### Dataset
⟨
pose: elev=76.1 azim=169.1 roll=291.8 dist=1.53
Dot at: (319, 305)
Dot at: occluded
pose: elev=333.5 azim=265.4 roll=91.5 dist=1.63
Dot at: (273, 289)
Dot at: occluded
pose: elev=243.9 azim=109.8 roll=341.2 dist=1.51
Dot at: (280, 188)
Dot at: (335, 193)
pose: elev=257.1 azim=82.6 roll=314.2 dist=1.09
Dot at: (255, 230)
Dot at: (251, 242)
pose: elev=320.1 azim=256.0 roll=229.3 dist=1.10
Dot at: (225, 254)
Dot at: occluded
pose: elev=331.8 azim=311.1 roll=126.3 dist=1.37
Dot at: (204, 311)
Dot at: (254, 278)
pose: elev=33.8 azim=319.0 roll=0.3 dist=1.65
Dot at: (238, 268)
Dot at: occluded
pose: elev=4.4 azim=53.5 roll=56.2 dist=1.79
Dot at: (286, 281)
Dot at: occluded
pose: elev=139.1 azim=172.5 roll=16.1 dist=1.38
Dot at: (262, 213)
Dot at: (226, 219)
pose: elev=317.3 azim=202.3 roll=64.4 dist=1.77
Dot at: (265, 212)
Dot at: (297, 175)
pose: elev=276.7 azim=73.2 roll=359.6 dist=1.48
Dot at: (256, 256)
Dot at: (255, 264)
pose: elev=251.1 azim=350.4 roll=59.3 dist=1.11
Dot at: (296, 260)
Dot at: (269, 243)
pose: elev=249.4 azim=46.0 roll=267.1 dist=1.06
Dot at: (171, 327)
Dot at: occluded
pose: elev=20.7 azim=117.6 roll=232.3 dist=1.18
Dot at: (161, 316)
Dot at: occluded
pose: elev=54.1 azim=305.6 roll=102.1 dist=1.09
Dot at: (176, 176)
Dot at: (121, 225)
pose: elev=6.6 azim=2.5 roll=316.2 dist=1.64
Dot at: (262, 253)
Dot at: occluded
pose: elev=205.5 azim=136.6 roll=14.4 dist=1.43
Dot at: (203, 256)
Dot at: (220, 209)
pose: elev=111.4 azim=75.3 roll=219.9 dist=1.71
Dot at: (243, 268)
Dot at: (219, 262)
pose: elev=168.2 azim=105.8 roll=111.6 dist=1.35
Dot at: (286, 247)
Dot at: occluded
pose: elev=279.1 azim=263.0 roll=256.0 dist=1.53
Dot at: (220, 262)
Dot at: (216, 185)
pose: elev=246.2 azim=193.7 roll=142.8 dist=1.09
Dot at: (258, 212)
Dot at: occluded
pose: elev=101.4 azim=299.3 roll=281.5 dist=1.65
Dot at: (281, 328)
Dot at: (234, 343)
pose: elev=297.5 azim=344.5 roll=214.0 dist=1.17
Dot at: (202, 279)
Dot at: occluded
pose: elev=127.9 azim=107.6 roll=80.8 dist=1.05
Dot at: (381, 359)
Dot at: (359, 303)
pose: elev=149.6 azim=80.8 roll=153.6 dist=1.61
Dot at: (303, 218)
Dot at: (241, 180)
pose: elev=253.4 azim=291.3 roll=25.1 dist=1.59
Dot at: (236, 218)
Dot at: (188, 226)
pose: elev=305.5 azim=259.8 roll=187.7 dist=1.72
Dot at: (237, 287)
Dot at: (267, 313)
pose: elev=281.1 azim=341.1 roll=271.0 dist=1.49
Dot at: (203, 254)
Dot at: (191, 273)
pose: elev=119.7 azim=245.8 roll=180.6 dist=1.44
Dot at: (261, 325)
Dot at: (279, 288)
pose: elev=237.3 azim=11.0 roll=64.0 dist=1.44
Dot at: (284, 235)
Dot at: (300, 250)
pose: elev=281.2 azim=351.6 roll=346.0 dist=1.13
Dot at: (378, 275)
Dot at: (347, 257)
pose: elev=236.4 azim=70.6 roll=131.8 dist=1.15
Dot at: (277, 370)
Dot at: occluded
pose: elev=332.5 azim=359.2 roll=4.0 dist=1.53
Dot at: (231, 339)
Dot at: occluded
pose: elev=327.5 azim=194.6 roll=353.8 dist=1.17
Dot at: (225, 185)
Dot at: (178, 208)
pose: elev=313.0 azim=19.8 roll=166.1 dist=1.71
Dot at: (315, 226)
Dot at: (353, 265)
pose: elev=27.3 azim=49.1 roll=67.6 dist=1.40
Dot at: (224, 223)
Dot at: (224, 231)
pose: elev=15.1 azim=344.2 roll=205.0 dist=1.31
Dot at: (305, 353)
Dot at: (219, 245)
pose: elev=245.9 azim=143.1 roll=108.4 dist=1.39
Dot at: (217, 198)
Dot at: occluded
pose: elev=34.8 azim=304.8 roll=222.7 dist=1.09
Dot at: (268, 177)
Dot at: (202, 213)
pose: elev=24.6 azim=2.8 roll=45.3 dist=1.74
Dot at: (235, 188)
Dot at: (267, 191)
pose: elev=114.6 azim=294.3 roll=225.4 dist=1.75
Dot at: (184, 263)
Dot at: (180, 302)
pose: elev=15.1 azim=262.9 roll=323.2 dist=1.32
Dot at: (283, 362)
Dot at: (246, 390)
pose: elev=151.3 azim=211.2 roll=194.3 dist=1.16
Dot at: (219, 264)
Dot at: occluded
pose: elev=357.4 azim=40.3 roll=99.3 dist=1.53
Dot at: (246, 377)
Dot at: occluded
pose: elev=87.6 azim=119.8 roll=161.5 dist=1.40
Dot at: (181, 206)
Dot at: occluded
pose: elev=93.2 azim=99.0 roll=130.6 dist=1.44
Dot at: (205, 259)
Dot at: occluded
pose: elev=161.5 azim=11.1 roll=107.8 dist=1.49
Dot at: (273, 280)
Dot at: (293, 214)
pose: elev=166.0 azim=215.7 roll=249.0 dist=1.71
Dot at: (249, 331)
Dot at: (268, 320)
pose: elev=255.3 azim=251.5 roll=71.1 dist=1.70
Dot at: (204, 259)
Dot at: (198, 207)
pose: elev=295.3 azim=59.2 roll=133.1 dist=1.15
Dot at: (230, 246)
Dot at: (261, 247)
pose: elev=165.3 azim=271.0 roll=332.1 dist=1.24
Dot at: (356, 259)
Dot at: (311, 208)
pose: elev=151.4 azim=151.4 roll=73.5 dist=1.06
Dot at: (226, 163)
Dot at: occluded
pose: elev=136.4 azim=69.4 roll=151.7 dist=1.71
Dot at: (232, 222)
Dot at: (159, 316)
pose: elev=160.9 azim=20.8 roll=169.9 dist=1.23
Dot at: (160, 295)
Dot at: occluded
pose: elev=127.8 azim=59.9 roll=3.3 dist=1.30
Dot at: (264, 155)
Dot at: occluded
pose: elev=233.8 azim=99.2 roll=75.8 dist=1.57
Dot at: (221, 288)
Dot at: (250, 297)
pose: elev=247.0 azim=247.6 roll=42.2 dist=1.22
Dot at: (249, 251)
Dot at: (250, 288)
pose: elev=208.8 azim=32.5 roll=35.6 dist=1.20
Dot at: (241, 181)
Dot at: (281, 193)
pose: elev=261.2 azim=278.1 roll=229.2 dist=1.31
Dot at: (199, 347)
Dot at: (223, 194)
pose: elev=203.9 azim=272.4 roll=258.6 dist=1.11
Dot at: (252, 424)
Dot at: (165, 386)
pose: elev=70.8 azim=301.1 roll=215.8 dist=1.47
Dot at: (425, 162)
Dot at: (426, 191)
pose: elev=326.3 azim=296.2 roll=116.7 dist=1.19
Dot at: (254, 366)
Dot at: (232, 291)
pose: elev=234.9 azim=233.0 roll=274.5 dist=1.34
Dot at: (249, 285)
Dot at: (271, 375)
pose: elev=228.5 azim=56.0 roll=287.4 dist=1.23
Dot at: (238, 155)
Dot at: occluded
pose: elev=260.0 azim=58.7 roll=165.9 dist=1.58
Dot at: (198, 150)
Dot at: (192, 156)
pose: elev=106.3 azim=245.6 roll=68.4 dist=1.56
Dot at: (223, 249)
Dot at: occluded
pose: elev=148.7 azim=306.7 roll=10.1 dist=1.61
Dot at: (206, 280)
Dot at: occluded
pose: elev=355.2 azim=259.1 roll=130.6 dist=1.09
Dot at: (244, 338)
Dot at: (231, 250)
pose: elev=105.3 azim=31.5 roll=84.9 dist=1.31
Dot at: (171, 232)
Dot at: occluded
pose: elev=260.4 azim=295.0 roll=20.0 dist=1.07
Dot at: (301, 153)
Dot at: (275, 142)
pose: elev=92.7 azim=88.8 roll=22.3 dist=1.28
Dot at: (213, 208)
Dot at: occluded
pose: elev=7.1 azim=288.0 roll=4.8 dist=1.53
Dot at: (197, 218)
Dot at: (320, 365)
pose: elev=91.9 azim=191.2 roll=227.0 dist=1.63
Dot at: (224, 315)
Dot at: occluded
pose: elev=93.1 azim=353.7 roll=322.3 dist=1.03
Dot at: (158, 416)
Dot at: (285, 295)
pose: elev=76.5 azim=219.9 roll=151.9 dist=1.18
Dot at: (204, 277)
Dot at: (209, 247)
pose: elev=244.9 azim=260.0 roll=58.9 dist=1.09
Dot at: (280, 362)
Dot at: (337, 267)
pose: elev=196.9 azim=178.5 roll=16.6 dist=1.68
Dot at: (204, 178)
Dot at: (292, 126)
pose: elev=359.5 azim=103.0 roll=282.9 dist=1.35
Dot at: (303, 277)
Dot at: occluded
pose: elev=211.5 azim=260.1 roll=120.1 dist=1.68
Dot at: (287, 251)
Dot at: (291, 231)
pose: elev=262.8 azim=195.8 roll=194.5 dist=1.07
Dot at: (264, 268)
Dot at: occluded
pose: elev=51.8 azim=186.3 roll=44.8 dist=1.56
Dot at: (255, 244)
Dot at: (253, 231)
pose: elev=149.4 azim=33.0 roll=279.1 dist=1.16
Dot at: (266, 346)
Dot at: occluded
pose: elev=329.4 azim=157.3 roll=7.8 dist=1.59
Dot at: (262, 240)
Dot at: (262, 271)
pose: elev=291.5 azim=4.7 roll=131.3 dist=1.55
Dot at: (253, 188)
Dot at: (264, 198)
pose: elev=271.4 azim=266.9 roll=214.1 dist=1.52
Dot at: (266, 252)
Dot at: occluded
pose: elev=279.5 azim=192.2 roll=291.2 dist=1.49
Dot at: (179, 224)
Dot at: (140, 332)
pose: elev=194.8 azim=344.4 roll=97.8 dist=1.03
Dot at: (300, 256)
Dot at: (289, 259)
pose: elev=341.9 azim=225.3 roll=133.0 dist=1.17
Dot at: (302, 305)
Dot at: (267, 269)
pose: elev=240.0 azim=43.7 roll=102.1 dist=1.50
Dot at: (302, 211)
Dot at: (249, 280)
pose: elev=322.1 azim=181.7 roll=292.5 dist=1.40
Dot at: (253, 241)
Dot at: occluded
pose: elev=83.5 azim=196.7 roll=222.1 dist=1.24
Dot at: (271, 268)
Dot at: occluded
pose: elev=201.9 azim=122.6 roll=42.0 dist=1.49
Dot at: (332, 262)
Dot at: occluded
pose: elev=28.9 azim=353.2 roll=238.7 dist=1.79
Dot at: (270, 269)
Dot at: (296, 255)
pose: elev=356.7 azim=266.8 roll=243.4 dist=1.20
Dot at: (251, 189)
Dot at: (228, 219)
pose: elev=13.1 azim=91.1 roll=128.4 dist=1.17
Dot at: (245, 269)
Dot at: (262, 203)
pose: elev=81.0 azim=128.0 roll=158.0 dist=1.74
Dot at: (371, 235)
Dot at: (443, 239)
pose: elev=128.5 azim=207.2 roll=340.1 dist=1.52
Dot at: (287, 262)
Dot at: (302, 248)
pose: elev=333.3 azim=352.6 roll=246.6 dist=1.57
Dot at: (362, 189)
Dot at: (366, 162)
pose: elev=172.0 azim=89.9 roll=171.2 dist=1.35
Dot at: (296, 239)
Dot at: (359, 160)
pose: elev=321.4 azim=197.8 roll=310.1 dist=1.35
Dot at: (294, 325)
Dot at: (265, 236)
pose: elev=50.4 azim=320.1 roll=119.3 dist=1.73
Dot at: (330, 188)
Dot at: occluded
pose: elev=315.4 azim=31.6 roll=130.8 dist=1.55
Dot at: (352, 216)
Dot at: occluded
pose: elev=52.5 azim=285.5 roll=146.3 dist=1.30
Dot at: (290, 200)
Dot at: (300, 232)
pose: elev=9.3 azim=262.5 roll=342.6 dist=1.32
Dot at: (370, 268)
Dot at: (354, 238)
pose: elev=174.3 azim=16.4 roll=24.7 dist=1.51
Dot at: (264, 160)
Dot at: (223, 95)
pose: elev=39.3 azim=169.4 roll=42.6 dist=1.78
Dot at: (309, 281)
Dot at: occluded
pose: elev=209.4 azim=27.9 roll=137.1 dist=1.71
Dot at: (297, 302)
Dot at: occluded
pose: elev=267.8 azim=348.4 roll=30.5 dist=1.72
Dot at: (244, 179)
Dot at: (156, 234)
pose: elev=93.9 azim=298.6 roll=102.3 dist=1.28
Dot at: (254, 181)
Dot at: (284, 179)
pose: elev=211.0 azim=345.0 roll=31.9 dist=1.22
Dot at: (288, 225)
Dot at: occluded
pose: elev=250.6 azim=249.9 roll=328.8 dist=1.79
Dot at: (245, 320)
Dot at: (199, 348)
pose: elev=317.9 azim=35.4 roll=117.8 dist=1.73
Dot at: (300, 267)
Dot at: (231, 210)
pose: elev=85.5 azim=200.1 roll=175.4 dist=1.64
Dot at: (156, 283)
⟩
### Task requirements
Edit the lines from the line with "pose: elev=255.3 azim=251.5" to the line with "Dot at: (275, 142)", both included, changing every "dist" to "distance" and leaving the rest as it is.

### Complete output
pose: elev=255.3 azim=251.5 roll=71.1 distance=1.70
Dot at: (204, 259)
Dot at: (198, 207)
pose: elev=295.3 azim=59.2 roll=133.1 distance=1.15
Dot at: (230, 246)
Dot at: (261, 247)
pose: elev=165.3 azim=271.0 roll=332.1 distance=1.24
Dot at: (356, 259)
Dot at: (311, 208)
pose: elev=151.4 azim=151.4 roll=73.5 distance=1.06
Dot at: (226, 163)
Dot at: occluded
pose: elev=136.4 azim=69.4 roll=151.7 distance=1.71
Dot at: (232, 222)
Dot at: (159, 316)
pose: elev=160.9 azim=20.8 roll=169.9 distance=1.23
Dot at: (160, 295)
Dot at: occluded
pose: elev=127.8 azim=59.9 roll=3.3 distance=1.30
Dot at: (264, 155)
Dot at: occluded
pose: elev=233.8 azim=99.2 roll=75.8 distance=1.57
Dot at: (221, 288)
Dot at: (250, 297)
pose: elev=247.0 azim=247.6 roll=42.2 distance=1.22
Dot at: (249, 251)
Dot at: (250, 288)
pose: elev=208.8 azim=32.5 roll=35.6 distance=1.20
Dot at: (241, 181)
Dot at: (281, 193)
pose: elev=261.2 azim=278.1 roll=229.2 distance=1.31
Dot at: (199, 347)
Dot at: (223, 194)
pose: elev=203.9 azim=272.4 roll=258.6 distance=1.11
Dot at: (252, 424)
Dot at: (165, 386)
pose: elev=70.8 azim=301.1 roll=215.8 distance=1.47
Dot at: (425, 162)
Dot at: (426, 191)
pose: elev=326.3 azim=296.2 roll=116.7 distance=1.19
Dot at: (254, 366)
Dot at: (232, 291)
pose: elev=234.9 azim=233.0 roll=274.5 distance=1.34
Dot at: (249, 285)
Dot at: (271, 375)
pose: elev=228.5 azim=56.0 roll=287.4 distance=1.23
Dot at: (238, 155)
Dot at: occluded
pose: elev=260.0 azim=58.7 roll=165.9 distance=1.58
Dot at: (198, 150)
Dot at: (192, 156)
pose: elev=106.3 azim=245.6 roll=68.4 distance=1.56
Dot at: (223, 249)
Dot at: occluded
pose: elev=148.7 azim=306.7 roll=10.1 distance=1.61
Dot at: (206, 280)
Dot at: occluded
pose: elev=355.2 azim=259.1 roll=130.6 distance=1.09
Dot at: (244, 338)
Dot at: (231, 250)
pose: elev=105.3 azim=31.5 roll=84.9 distance=1.31
Dot at: (171, 232)
Dot at: occluded
pose: elev=260.4 azim=295.0 roll=20.0 distance=1.07
Dot at: (301, 153)
Dot at: (275, 142)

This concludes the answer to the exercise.